Art in Glass (Color, 1972)
Explore the glory of the artistic process and the beauty of collaboration between artists as painter Antun Motika and glass-blower Ermanno Nason work together to create incredible glass sculptures.

Curator’s Biography
Kat Shuchter is a graduate of UC Berkeley in Film Studies. She is a filmmaker, artist and esoteric film hoarder.  She has helped program shows at the PFA, The Nuart and Cinefamily at the Silent Movie Theater and was crowned “Found Footage Queen” of Los Angeles, 2009. She has been scouring the archive for the best of Eastern European Animation for over 3 years.



About Oddball Films
Oddball films is the film component of Oddball Film+Video, a stock footage company providing offbeat and unusual film footage for feature films like Milk, documentaries like The Summer of Love, television programs like Mythbusters, clips for Boing Boing and web projects around the world.

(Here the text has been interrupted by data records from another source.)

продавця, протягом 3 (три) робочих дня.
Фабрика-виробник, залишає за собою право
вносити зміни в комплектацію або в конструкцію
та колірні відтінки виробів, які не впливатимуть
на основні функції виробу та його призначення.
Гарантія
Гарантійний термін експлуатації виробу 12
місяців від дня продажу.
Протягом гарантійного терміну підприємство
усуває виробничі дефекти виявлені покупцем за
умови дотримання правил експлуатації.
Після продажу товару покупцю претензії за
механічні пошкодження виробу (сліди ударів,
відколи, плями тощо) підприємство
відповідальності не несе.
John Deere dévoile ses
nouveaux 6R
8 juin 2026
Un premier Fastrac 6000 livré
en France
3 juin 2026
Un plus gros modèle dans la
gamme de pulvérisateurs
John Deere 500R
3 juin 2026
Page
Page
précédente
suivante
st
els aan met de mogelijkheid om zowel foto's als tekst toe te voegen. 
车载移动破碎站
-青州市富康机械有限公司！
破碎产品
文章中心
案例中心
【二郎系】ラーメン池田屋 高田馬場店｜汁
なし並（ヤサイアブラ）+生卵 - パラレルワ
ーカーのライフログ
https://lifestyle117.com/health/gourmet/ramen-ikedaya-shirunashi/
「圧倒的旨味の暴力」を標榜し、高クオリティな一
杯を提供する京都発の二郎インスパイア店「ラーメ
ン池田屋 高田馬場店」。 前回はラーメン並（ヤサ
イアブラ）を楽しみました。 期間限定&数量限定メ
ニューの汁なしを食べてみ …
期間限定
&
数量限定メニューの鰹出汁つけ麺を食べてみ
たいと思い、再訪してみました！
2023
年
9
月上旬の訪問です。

Our films are almost exclusively drawn from our collection of over 50,000 16mm prints of animation, commercials, educational films, feature films, movie trailers, medical, industrial military, news out-takes and every genre in between. We’re actively working to present rarely screened genres of cinema as well as avant-garde and ethno-cultural documentaries, which expand the boundaries of cinema. Oddball Films is the largest film archive in Northern California and one of the most unusual private collections in the US. We invite you to join us in our weekly offerings of offbeat cinema.